Reactions: Agree 1 | Disagree 1


----------



## Marzuq (3/1/15)

Adam Ross said:


> Atlantis will spit a bit, but thats half the fun!!


I did not enjoy the spitting at all. Hence I sold it off so quickly and for next to nothing.


----------



## Andre (3/1/15)

I do not mind either, but HRH is a pita in this regard. If it just gurgles a bit she refuses to vape it. If it spits all hell breaks loose. So, I understand completely.

Reactions: Agree 1


----------



## Marzuq (3/1/15)

Andre said:


> I do not mind either, but HRH is a pita in this regard. If it just gurgles a bit she refuses to vape it. If it spits all hell breaks loose. So, I understand completely.


Agreed @Andre I don't understand gurgling and often enjoy the sound of it. But spitting is a no for me

Reactions: Agree 2


----------



## Dassie (3/1/15)

Marzuq said:


> Agreed @Andre I don't understand gurgling and often enjoy the sound of it. But spitting is a no for me


I feel exactly like you, but about Lamas spitting. Disgusting.

Reactions: Like 1 | Funny 1


----------



## free3dom (3/1/15)

This is a very interesting problem that I became aware of recently. Besides the Atlantis (and now the SubTank) we are really lacking for very "airy" clearos. And these two are really not for new vapers. We are desparately in need of a clearo with lots of airflow and around 1.0 Ohm coils. It amazes me that there is such a gaping hole in the vaping market (there should be tons of these devices).

I just converted a smoker too and for him I had to go with the Lemo - I promised to rebuild if he was unable (he lives about 30+ km away, but I can do that every now and then), but I did show him how to re-wick it himself (I left the pre-build coil as it is very durable). This was the only viable option . That said I do think it will work out though, as re-wicking with a coil replacement every now and then should be fairly easy to maintain.
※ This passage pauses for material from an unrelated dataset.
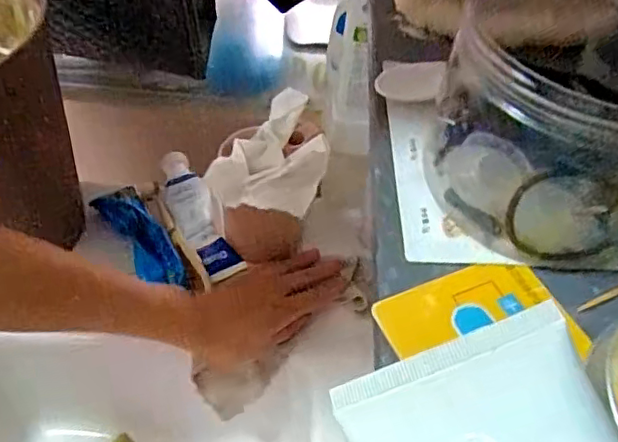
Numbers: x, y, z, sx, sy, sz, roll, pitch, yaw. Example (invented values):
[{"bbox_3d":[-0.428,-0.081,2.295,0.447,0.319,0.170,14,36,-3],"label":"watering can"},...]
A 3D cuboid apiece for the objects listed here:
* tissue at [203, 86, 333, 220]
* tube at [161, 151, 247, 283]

But we definitely need to find a clearo that will fit this bill. I will keep my eyes peeled, but right now I think the SubTank with 1.2 coils is the only real option with pre-built coils - I also heard of the Atlantis spitting and I don't want to put off any new vapers before they even get started, even if it is just with one or two coils.
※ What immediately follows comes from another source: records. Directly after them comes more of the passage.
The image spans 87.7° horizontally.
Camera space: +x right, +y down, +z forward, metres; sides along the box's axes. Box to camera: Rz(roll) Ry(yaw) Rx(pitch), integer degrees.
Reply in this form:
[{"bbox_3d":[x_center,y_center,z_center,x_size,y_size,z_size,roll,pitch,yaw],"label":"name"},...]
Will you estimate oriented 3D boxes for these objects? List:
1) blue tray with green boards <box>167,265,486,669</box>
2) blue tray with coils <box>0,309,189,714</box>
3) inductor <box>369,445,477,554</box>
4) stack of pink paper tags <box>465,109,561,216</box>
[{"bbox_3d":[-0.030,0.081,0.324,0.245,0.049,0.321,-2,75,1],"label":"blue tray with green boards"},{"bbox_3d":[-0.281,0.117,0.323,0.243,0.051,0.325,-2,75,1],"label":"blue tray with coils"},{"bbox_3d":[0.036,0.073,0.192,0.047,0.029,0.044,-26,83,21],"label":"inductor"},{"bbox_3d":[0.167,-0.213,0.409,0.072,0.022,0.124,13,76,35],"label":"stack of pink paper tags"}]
I do hope you get it sorted out and help the smoker out

Reactions: Like 1 | Agree 2


----------



## Marzuq (3/1/15)

free3dom said:


> This is a very interesting problem that I became aware of recently. Besides the Atlantis (and now the SubTank) we are really lacking for very "airy" clearos. And these two are really not for new vapers. We are desparately in need of a clearo with lots of airflow and around 1.0 Ohm coils. It amazes me that there is such a gaping hole in the vaping market (there should be tons of these devices).
> 
> I just converted a smoker too and for him I had to go with the Lemo - I promised to rebuild if he was unable (he lives about 30+ km away, but I can do that every now and then), but I did show him how to re-wick it himself (I left the pre-build coil as it is very durable). This was the only viable option . That said I do think it will work out though, as re-wicking with a coil replacement every now and then should be fairly easy to maintain.
> 
> ...



I agree. There is a serious lack in that regard. And it's quite surprising actually.

Reactions: Agree 3


----------



## Dubz (3/1/15)

Marzuq said:


> I agree. There is a serious lack in that regard. And it's quite surprising actually.


Have you considered the Kangertech Aerotank Mega or Aerotank V2? They have options for 1.8ohm, 1.5ohm, 1.2ohm and 0.8ohm coils.

Reactions: Like 1


----------



## Marzuq (3/1/15)

Dubz said:


> Have you considered the Kangertech Aerotank Mega or Aerotank V2? They have options for 1.8ohm, 1.5ohm, 1.2ohm and 0.8ohm coils.



Thanks. I will certainly be looking into those as well

Reactions: Like 1


----------



## BumbleBee (3/1/15)

@Marzuq did I miss something? Why aren't you considering the Nautilus? I find it to be plenty airy

Reactions: Agree 1


----------



## Marzuq (3/1/15)

BumbleBee said:


> @Marzuq did I miss something? Why aren't you considering the Nautilus? I find it to be plenty airy



I have a nautilus mega and it's not as airy the the dual hole cyclops. I'm trying to get as close to a vape as he had using my reo grand and cyclops


----------



## BumbleBee (3/1/15)

Marzuq said:


> I have a nautilus mega and it's not as airy the the dual hole cyclops. I'm trying to get as close to a vape as he had using my reo grand and cyclops



Drill one of the air holes out to 2mm, if that doesn't work try 2.5mm. Just don't drill the hole you use the most.


----------



## Marzuq (3/1/15)

BumbleBee said:


> Drill one of the air holes out to 2mm, if that doesn't work try 2.5mm. Just don't drill the hole you use the most.



They guy I'm giving it to lives in Port Elizabeth so I won't be using it once I send it to him. But thanks for the advice. I will be attempting to drill the hole first thing in the morn.

Reactions: Like 1


----------